Dr. Ann Robinson is Past President of the National Association for Gifted Children (NAGC) in the USA, and a former editor of Gifted Child Quarterly. She has received the Early Leader, the Early Scholar, the Distinguished Service and Distinguished Scholar Awards from the Association. Ann is currently a Professor of Educational Psychology and Founding Director of the Jodie Mahony Center for Gifted Education at the University of Arkansas at Little Rock. Before she began working with teachers at the university level, she taught high school English and elementary enrichment classes in grades three through six. Over the course of her academic career, Ann has secured over $20 million in external funding including three Jacob K. Javits demonstration projects in curriculum, instruction, and evaluation. She presents and consults internationally and has held visiting appointments at Wolfson College and the Cambridge Institute of Education, University of Cambridge (U.K.), University of Brunel (U.K.), Monash University (Australia), and the University of New South Wales (Australia). With Bruce Shore, she co-authored two books on practices in gifted education: Recommended Practices in Gifted Education: A Critical Analysis, Teachers College Press, and Best Practices in Gifted Education: An Evidence-based Guide, Prufrock Press. Her most recent book is A Century of Contributions to Gifted Education: Illuminating Lives.

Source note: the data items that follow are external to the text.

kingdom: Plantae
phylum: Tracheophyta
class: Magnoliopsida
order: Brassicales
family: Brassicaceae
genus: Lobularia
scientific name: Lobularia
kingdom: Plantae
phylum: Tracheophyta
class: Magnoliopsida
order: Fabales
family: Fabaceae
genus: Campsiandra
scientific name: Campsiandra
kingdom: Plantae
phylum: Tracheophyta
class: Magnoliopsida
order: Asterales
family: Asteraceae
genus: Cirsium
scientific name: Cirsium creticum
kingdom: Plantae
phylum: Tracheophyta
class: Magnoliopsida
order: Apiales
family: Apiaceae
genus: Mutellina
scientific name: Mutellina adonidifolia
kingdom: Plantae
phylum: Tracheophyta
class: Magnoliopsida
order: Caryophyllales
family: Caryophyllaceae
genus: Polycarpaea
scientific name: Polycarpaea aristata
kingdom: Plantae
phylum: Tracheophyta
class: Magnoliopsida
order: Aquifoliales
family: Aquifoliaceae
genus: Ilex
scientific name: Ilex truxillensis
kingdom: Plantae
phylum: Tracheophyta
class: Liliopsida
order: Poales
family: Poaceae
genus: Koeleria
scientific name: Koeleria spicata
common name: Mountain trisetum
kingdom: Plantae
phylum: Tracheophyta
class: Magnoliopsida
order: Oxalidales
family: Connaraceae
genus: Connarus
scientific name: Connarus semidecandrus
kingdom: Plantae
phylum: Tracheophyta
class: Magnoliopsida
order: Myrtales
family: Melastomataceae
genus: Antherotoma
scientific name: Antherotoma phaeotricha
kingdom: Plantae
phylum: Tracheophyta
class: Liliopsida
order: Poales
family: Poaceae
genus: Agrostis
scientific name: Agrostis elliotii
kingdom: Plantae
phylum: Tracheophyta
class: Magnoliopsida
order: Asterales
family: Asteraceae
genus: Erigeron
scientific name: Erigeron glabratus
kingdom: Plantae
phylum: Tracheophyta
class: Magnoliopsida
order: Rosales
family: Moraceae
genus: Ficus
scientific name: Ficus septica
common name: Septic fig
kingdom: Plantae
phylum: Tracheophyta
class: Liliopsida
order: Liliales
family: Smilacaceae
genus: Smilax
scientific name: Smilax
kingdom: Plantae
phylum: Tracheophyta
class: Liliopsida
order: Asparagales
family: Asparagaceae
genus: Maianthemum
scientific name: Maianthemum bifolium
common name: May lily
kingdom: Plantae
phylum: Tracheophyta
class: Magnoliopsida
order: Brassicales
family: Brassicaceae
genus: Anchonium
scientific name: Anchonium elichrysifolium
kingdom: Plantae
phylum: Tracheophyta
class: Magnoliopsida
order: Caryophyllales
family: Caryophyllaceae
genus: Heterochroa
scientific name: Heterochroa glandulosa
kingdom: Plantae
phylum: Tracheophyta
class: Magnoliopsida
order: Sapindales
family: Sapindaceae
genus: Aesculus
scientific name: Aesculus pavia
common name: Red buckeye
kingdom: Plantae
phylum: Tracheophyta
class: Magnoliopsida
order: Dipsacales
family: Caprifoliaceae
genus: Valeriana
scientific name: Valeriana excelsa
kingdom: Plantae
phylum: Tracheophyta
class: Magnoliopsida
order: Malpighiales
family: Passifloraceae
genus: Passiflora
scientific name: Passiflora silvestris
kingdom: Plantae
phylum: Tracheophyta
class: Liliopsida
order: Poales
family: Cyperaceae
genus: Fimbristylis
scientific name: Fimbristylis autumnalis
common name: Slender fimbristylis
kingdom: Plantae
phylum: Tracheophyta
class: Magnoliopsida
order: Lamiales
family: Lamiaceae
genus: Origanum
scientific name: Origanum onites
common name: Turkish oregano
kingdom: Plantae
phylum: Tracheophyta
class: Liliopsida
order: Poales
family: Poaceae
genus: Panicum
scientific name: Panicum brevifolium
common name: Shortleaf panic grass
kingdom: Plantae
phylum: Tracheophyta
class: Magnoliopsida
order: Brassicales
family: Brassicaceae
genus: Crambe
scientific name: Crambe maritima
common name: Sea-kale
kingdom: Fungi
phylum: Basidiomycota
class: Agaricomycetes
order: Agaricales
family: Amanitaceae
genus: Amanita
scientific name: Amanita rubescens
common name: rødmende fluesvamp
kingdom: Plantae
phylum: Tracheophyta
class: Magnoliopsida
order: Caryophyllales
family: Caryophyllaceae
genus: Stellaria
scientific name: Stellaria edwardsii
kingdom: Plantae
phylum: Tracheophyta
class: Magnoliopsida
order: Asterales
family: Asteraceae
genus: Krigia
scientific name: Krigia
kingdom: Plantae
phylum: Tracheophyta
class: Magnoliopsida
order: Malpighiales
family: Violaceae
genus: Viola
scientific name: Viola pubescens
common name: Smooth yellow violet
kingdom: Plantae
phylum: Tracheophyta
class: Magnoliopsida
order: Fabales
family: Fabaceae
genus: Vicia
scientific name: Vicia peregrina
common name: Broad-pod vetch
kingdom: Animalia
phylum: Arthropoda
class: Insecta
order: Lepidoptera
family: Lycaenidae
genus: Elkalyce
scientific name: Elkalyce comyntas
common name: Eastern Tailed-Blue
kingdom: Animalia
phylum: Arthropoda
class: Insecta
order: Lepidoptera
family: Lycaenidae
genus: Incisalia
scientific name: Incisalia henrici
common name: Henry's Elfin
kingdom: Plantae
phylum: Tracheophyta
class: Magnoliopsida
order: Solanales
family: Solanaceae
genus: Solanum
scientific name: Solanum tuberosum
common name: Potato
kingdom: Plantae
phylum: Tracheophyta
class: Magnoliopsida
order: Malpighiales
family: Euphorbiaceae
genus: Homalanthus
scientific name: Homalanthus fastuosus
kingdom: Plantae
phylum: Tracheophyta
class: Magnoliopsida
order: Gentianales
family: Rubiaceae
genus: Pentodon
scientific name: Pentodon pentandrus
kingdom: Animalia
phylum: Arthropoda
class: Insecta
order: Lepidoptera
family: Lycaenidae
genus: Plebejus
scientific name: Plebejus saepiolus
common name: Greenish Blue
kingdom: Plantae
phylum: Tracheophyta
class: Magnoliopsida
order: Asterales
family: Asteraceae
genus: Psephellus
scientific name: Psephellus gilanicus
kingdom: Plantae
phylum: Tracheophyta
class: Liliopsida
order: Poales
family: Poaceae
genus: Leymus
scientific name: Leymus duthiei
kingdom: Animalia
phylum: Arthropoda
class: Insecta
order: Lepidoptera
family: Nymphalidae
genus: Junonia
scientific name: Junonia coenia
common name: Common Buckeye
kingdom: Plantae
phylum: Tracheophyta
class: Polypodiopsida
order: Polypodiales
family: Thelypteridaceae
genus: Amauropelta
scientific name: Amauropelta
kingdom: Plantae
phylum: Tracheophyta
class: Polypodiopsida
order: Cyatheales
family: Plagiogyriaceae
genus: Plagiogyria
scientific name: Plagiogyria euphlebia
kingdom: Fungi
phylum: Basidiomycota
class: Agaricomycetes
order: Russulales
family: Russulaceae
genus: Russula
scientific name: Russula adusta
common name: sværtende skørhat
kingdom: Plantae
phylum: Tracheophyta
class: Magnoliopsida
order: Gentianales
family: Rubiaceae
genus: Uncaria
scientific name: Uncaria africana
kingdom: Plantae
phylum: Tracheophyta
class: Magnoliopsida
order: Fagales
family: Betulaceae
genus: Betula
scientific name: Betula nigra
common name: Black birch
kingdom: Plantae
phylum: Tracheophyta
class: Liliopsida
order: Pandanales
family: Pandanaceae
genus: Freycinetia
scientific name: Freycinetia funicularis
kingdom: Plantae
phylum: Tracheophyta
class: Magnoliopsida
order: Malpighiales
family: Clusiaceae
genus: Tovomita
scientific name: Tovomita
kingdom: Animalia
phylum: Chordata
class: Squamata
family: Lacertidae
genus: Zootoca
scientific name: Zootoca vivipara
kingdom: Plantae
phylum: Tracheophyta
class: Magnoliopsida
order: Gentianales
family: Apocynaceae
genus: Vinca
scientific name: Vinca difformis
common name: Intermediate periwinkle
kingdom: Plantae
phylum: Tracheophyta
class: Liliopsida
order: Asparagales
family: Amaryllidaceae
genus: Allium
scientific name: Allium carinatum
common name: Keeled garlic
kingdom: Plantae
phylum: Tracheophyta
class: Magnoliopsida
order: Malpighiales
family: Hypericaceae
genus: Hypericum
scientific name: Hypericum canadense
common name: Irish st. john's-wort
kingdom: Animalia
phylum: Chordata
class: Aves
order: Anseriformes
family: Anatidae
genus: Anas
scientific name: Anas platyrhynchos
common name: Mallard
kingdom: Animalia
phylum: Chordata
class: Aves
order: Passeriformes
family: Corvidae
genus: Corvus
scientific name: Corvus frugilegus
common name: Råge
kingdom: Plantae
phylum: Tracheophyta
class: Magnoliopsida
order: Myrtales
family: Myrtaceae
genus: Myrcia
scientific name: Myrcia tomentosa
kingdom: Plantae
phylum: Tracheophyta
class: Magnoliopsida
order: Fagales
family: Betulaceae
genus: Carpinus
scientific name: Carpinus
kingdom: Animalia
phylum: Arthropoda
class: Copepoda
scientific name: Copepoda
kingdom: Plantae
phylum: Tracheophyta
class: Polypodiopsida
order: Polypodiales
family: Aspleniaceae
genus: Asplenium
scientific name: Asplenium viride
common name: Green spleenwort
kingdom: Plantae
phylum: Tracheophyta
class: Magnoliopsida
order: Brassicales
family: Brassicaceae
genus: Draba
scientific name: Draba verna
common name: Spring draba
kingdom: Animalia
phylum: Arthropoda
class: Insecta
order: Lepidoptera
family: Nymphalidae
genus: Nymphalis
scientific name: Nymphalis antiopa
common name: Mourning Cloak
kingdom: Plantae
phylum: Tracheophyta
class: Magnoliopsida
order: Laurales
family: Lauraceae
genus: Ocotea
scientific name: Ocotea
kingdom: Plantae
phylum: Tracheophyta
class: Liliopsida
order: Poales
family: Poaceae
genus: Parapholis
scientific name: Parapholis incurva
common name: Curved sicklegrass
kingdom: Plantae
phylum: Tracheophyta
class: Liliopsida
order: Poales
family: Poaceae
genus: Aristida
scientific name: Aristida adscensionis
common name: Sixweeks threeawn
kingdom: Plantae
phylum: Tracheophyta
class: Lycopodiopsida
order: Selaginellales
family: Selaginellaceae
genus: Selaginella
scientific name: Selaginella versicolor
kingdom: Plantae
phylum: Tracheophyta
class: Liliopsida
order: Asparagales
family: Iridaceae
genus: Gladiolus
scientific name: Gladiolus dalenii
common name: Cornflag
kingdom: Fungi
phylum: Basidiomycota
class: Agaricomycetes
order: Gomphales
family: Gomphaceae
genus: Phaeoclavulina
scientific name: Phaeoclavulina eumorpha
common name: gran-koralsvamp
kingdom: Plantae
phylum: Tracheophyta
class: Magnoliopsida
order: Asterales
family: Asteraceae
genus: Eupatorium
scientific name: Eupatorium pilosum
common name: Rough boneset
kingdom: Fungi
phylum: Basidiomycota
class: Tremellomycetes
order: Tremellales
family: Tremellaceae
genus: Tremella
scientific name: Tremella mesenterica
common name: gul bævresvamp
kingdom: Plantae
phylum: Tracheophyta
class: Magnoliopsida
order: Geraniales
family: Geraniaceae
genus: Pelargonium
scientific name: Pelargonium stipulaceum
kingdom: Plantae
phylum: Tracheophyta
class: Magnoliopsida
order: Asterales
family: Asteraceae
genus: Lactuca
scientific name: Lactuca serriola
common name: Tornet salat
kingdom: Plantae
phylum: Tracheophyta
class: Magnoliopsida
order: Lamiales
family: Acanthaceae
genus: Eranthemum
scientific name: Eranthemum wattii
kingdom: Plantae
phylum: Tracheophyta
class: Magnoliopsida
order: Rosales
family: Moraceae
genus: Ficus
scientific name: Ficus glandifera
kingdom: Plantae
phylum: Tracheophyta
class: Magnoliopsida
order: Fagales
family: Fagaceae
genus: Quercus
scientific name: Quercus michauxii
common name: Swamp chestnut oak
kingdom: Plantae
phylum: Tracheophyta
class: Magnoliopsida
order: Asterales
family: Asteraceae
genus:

M. Alexandra Vuyk, Ph.D., is an Assistant Professor of Psychology in the Department of Psychology and the Department of Graduate Studies and Research at the School of Philosophy and Human Sciences, at the Universidad Católica Nuestra Señora de la Asunción in Asunción, Paraguay. Research interests include social and emotional development of intellectually and creatively gifted individuals, creative and non-linear career paths, and personality traits related to these paths. She holds degrees from the University of Kansas (Ph.D. and M.S., Counseling Psychology) and Emporia State University (M.S., Special Education in Gifted, Talented and Creative; B.S., Psychology and Philosophy). Dr. Vuyk started the first gifted program in Paraguay at Colegio Santa Elena, a private K-12 school. She leads research on giftedness and mathematical talent at OMAPA, organization in charge of Math Olympics and educational projects in Paraguay, and is a researcher ranked at the second-highest level at the Paraguayan National Council for Science and Technology, where she evaluates large-scale grant proposals and research programs.